Jack lowered his head and the mechanic stared at him a moment before nodding to Anja and leaving the office.

Anja waited until the mechanic had walked past the window before finally speaking to Jack.

“Who is ‘he’?”

Jack raised his head.

“You don’t want to know.”

THE SUN WAS well hidden behind clouds when the mechanic exited the building onto the street outside. The garage was half buried under railway arches just off a main road, so he had to walk for two minutes until he made it to the public telephone box on the corner of Chris­tian Street.

In another call box, five miles away, there was barely half a ring before the receiver was picked up.

“Hello?”

Pips sounded, then the mechanic pressed the connect button.

“Hello?”

“Chestnut,” said the voice on the other end, and waited for the correct response.

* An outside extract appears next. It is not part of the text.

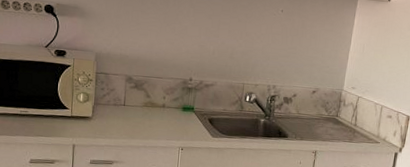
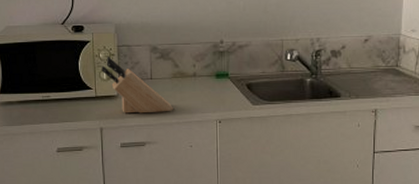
knife block: none [79,80,142,136] -> present [101,56,173,114]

“Crimson,” the mechanic replied, slightly embarrassed to be using code words and playing spies.

“What do you want?”

“H, from Whitechapel, do you know who I mean?”

“Yes.”

“He brought a girl to my place this morning.”

“Lucky him.”

“She is a German girl. Just a kid, SS officer’s daughter. I think you need to speak to her, sir.”

“Name?”

“Is it all right to say on the phone?”

“What is her name, man?”

“Koehler, Anja Koehler.”

“Is it, by God?”

“She has a very interesting story. She says two Americans kidnapped her and her mother to blackmail her father.”

“Americans?”

“That’s what she says.”

“Any names?”

“Not yet.”

“We need a proper interrogation.”

“She’s a child, sir.”

“I’ll send a car; keep her warm for me.”

“She’s only a child, sir. Will you—­”

The phone in his hand went dead and the mechanic lowered the receiver slowly onto its cradle. He paused, looking out of the window at the passing scene; he felt insulated in the phone box and allowed himself a moment before exiting.

Back into the real world.

 

CHAPTER 19

THE INTERVIEW ROOM was cold. They’d taken Koehler’s coat, his suit jacket, his tie, his shoes, his watch, and his belt. He was sitting on a wooden chair that was slightly too small for him, at a table in the center of the bare white room, deep in the darkest bowels of Scotland Yard.

He stared at the empty seat opposite, rocking forward an inch or two as he considered swapping it for the one he was sitting on. He knew they would put him, as the suspect, in a smaller chair; it was a clumsy old trick he’d used himself a million times. They’d want to dominate the suspect, crowd him, make him feel small as they battered him with questions and God knows what else.

He looked at the white walls. It didn’t look like fresh paint, which was a good sign. It meant that no blood had been splashed around recently.

He wondered when being beaten up in a cell had become a concern for him.

Koehler stood up, walked to the door, and reached for the handle; he was surprised at his embarrassment as he turned it slowly. It was locked. He frowned and paced back to the table, taking the interrogator’s seat.

Fuck them.

It was another ten minutes before he heard the door unlocking behind him.